◆ INPUT DATA ◆
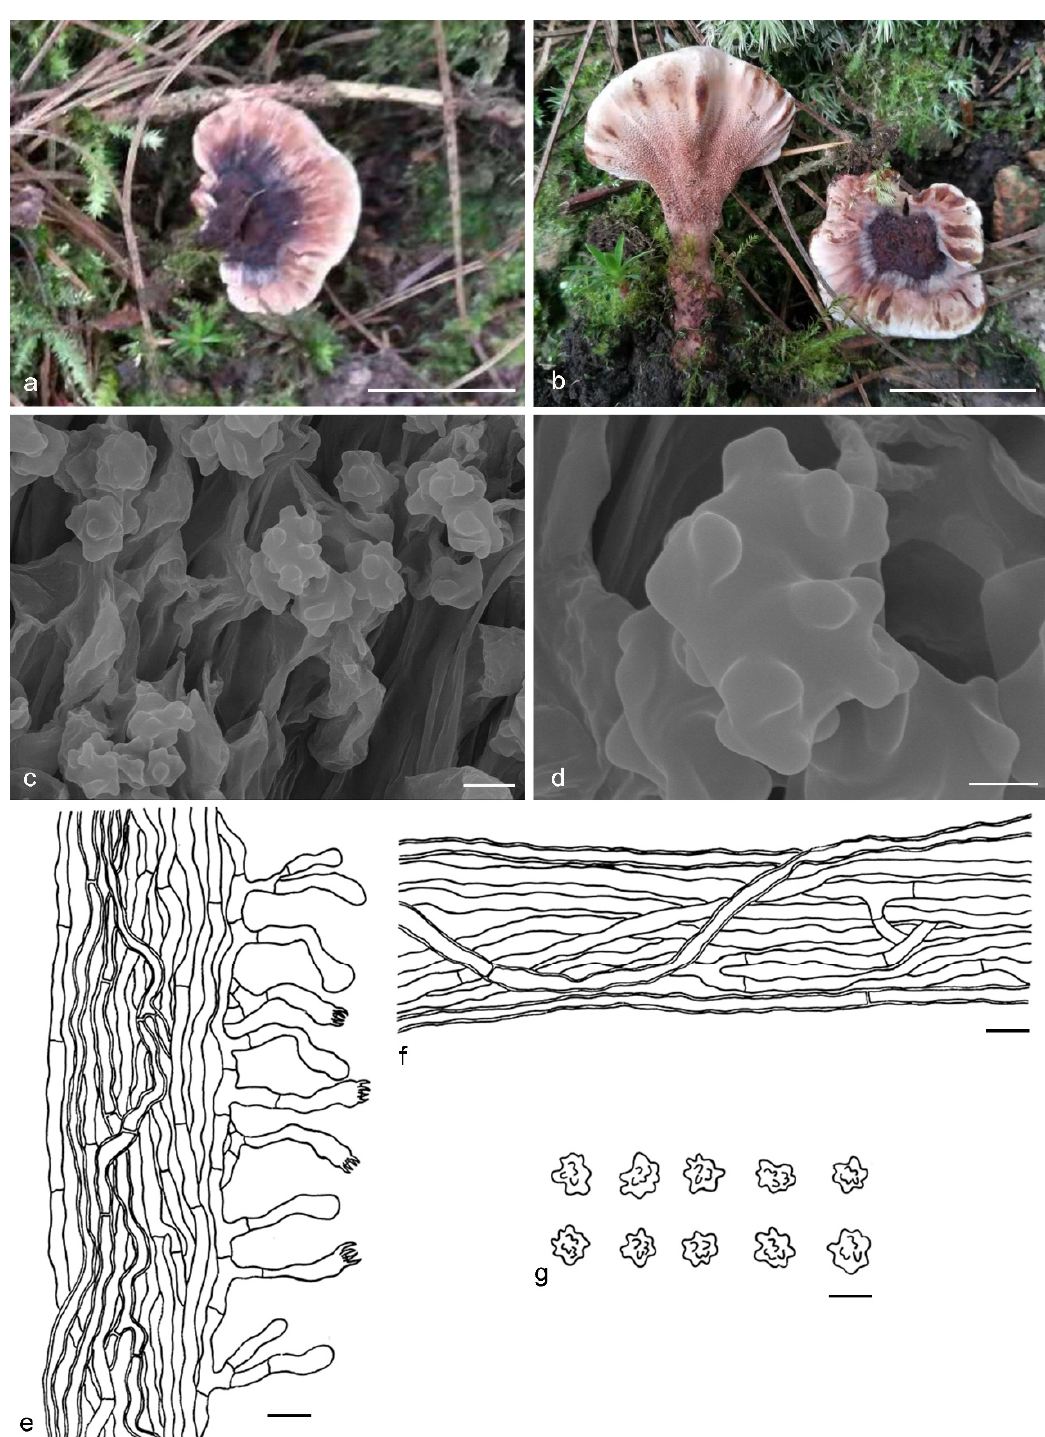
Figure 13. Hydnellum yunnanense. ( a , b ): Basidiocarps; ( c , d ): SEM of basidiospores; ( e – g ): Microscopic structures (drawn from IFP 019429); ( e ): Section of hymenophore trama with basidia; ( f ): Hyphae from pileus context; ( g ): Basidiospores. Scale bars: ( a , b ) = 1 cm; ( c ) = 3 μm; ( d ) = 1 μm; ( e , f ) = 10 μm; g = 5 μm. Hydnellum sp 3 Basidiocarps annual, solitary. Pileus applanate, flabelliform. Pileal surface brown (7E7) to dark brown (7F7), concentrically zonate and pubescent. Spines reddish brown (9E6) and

---

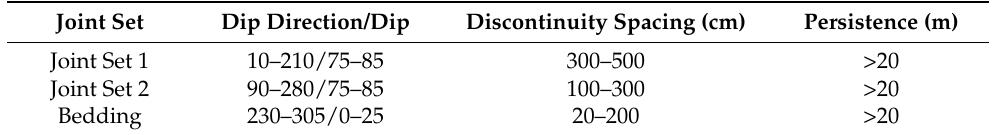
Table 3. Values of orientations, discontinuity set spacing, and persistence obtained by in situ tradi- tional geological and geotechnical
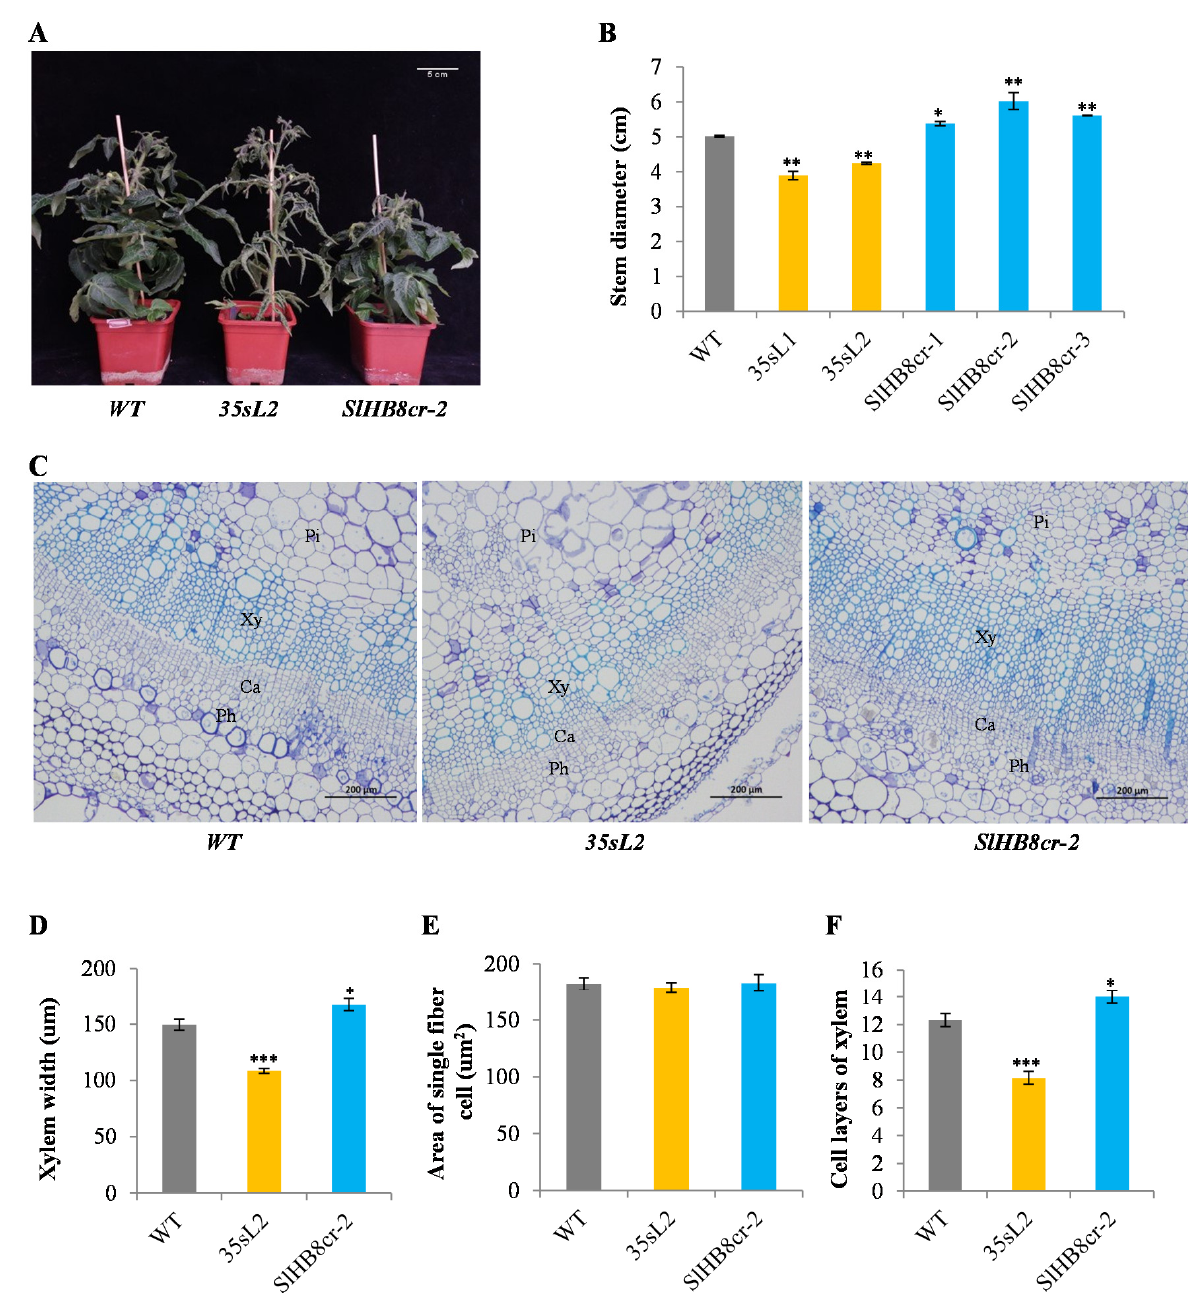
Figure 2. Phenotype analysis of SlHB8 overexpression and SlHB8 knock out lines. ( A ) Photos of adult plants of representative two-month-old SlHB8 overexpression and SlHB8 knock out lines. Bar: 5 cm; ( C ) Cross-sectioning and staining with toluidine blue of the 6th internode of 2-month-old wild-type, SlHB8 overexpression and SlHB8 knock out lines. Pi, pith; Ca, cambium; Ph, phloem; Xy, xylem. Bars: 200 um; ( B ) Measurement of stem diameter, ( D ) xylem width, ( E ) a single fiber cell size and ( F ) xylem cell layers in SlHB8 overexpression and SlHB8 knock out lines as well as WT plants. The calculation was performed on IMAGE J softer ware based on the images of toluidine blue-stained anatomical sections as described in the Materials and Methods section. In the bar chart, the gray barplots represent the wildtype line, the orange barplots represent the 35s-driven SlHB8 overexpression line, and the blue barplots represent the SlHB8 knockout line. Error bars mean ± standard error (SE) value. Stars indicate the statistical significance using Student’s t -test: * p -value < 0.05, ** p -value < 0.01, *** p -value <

...

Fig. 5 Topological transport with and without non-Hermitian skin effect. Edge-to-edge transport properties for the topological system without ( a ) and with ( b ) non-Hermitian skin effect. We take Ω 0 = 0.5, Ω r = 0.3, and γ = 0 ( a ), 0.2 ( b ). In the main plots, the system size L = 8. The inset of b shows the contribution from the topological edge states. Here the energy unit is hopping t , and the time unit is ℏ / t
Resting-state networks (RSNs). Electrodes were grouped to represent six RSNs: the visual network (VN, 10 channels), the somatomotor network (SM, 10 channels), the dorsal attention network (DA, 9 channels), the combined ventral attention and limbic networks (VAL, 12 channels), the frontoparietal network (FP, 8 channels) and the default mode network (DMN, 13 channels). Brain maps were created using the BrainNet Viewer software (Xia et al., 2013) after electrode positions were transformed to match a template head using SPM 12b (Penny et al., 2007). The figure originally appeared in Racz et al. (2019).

◆ PROBLEM TO SOLVE ◆
Write out exactly the lines that fall from the line with "Fig. 5 Topological" to the line with "Resting-state networks (RSNs)." in the records above, keeping both ends.

◆ TASK SOLUTION ◆
Fig. 5 Topological transport with and without non-Hermitian skin effect. Edge-to-edge transport properties for the topological system without ( a ) and with ( b ) non-Hermitian skin effect. We take Ω 0 = 0.5, Ω r = 0.3, and γ = 0 ( a ), 0.2 ( b ). In the main plots, the system size L = 8. The inset of b shows the contribution from the topological edge states. Here the energy unit is hopping t , and the time unit is ℏ / t
Resting-state networks (RSNs). Electrodes were grouped to represent six RSNs: the visual network (VN, 10 channels), the somatomotor network (SM, 10 channels), the dorsal attention network (DA, 9 channels), the combined ventral attention and limbic networks (VAL, 12 channels), the frontoparietal network (FP, 8 channels) and the default mode network (DMN, 13 channels). Brain maps were created using the BrainNet Viewer software (Xia et al., 2013) after electrode positions were transformed to match a template head using SPM 12b (Penny et al., 2007). The figure originally appeared in Racz et al. (2019).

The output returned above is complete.